Marco aparta los ojos de su tarea, frotándose los párpados. Un hombre en la flor de la edad entra en la estancia a grandes zancadas. Viste un jubón azul y unas calzas verde esmeralda. Luce los colores de la corte de Francia. Avanza hacia Marco, que se levanta y se inclina ante su huésped.

—Monseñor, ¿a qué debo el honor de vuestra visita? ¿Puedo ofreceros cubierto y lecho?

El caballero declina la oferta con un gesto.

—Os lo agradezco, monseñor. Me he alojado en un albergue de excelente aspecto. Permitidme que me presente, me llamo Thibaut de Cépoy, caballero al servicio de su alteza Carlos de Valois, hermano del rey de Francia. Mi señor ha oído hablar mucho de vuestros viajes y, sobre todo, del relato que de él habéis hecho.

—¿De verdad? —se asombra Marco—. ¿De modo que el eco de mis cuentos ha resonado hasta las puertas de París?

—Sentimos siempre gran curiosidad por todo lo que llega de Venecia. En nombre del duque de Valois, os solicito el honor de que me confiéis la copia de vuestro manuscrito. Mi señor ha concebido el gran proyecto de hacerlo iluminar por nuestros mejores artistas. Su biblioteca es una de las más hermosas de la Cristiandad. Cuenta ya con varias decenas de manuscritos así ilustrados.

Marco sonríe, entusiasmado como un niño.

—Me hacéis un gran honor, señor. Me sentiría muy feliz si pudiera ver realizada semejante obra. A través de mi libro, una parte de mí mismo viajaría hasta la corte de Francia. No conozco vuestra tierra, y en cambio he llegado hasta China.
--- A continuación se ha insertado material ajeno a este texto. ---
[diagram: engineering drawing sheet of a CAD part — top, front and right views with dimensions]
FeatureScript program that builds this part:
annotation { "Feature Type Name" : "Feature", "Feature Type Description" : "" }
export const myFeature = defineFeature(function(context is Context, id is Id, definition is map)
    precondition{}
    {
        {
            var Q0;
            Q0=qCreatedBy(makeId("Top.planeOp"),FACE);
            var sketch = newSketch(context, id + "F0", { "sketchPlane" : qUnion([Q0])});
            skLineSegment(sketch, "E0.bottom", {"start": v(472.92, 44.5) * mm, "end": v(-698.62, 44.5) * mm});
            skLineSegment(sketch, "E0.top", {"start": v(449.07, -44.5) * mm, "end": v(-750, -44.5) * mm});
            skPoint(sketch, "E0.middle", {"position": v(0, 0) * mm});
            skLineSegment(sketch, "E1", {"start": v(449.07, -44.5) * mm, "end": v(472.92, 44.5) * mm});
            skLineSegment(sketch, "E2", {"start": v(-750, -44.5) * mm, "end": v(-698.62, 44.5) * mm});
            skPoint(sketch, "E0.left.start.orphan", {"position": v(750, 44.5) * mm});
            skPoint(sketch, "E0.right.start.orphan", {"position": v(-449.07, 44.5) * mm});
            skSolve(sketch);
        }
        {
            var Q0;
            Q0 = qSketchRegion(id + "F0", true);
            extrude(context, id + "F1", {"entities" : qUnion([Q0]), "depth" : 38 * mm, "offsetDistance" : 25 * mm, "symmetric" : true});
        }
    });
—Estoy seguro de que podríais recibir una invitación oficial para visitar la corte.

—A mi edad, no tengo ya ánimos para viajar. Prefiero permanecer con mi familia.

Marco se dirige hacia un gran cofre, junto a la chimenea. Saca una llave de su manga, abre la cerradura. Hunde dentro los brazos y saca un polvoriento manuscrito, cuidadosamente envuelto en papel de seda. Lo tiende ceremoniosamente al caballero. Éste lo recibe con la misma solemnidad.

—Tendré con él el mayor cuidado, monseñor Polo, podéis estar tranquilo.

Tras las cortesías de costumbre, el caballero de Cépoy se retira, dejando a Marco solo con sus recuerdos. Vuelve a sentarse a la mesa, subyugado por las imágenes que afluyen a su memoria.

—¿Padre?

Marco levanta la cabeza. Dao Zhiyu avanza con paso decidido.

—Un mercader ha llegado de Persia con algunas noticias.

Hace ya años que Marco no ha oído hablar de Persia. La visita del caballero francés y la irrupción de su hijo coinciden, extrañamente, para hacerle retroceder veinte años en el tiempo.

—Hayak-Kokedjin se quedó viuda hace tres años. No ignoráis la suerte que les espera a las esposas de los kanes difuntos. Permanecerá encerrada hasta el final de sus días.

Diez años atrás, Dao había dejado a la princesa en Persia. A Marco no le sorprende que Dao haya guardado un vivo recuerdo de aquella tierna amistad. Crecieron juntos. A pesar de los esfuerzos de su padre, Dao no se ha instalado nunca por completo en Venecia. El hecho de ser de otra raza ha sido un importante obstáculo para ello. Ha callado durante mucho tiempo, guardando para sí su sufrimiento y su esperanza.

—Quiero partir para intentar liberarla de esa condición, tal vez rescatarla, raptarla, lo ignoro. Pero sé que ha llegado el momento de actuar.

Marco asiente lentamente con la cabeza.

Si Dao se marcha, será como si le arrebatasen una vez más a Noor-Zade.

—Toma todo lo necesario para tu viaje. No quiero que te falte nada, esas rutas son peligrosas.

—Así lo haré.

Marco se acerca a él y estrecha a su hijo entre sus brazos, con la certeza de que nunca volverá a verle.

—Tengo confianza —dice Marco—. Tengo confianza.